─── Supplied passage ───

Using `yb_hash_code()`, you can view the hash code value of the primary key, `k`, for `tbl_pk_hash`. 

The resulting integer value places the row in the the hash_split range of the tablets. To help make the conversion from hexadecimal to integer easier to comprehend, run the following cell.

The query shows:
- k, the primary key value
- the `yb_hash_code()` integer for k
- and hash_split hexadecimal range in integer form

In [None]:
%%sql /* query with hash buckets */
select '' as _
  , k
 -- , v
  , yb_hash_code(k::int) as k_hash_code
  , fn_find_hash_code_in_partition_hex_range(yb_hash_code( k::int),'hash_split: [0x0000, 0x5555)'::text) as col_0x0000_0x5555
  , fn_find_hash_code_in_partition_hex_range(yb_hash_code( k::int),'hash_split: [0x5555, 0xAAAA)'::text) as col_0x5555_0xAAAA
  , fn_find_hash_code_in_partition_hex_range(yb_hash_code( k::int),'hash_split: [0xAAAA, 0xFFFF)'::text) as col_0xAAAA_0xFFFF
from tbl_pk_hash
where 1=1 
-- and k=123
order by k asc
-- order by k desc
-- offset 330
-- offset 660
limit 30
;


##### q2a | Observations
The results show that the 30 returned rows are distributed among all of the hash_split ranges, meaning that each tablet leader is returning results. The results are sorted in an ascending order of K values.

─── Supplied information ───

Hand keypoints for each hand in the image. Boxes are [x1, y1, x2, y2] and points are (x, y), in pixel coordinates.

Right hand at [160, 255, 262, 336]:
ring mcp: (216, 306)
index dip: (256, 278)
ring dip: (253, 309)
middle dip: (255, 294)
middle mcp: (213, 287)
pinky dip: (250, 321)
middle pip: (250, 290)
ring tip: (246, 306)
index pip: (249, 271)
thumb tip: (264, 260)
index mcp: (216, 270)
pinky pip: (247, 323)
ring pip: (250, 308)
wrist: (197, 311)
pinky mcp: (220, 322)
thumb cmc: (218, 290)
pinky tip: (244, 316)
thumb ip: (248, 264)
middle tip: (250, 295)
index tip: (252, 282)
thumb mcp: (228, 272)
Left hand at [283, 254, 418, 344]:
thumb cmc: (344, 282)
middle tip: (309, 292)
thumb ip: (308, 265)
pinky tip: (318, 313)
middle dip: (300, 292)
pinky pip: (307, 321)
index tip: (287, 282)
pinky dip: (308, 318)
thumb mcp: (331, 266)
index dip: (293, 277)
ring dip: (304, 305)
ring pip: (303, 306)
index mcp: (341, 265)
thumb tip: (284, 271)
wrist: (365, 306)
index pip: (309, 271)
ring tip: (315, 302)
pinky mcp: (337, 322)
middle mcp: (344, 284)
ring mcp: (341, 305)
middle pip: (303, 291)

───

**What you should do:** Pick up the text on YugabyteDB hash codes after its final sentence and continue it. The material has no role in what follows.

**Answer space:**
##### q2a | Experiment
Question: 
- In the query cell above, comment out the `order by k asc` line. Rerun the query cell. What new observations can you make about the results?

Answer:
- The results are in the order of `k_hash_code`, not `k`.
- YugabyteDB only returns `k_hash_code` ordered results and these 30 row sare from the first hash_split range, `0-21845`.
- The `k_hash_code` ordering is how the internal LSM-Tree sorted the table inserts.
- For the given tablet, the LSM-tree persists to disk as Sorted Sequence Tables (SST files).
- The reads come from the SST file for the tablet. For this reason, you can rerun the query over and over again and still see the same "order" (`k_hash_code`) of "unordered" (`k`) results.


Question: 
- In the query above, with the `order by k` line already commented out, uncomment the `offset 330` line. Rerun the query cell. What observations can you make about the results?

Answer:
- YugabyteDB only returns `k_hash_code` ordered results from the beginning of the offset, which spans two hash_split ranges, indicating that the hash sharding is more or less evenly split among the tablets.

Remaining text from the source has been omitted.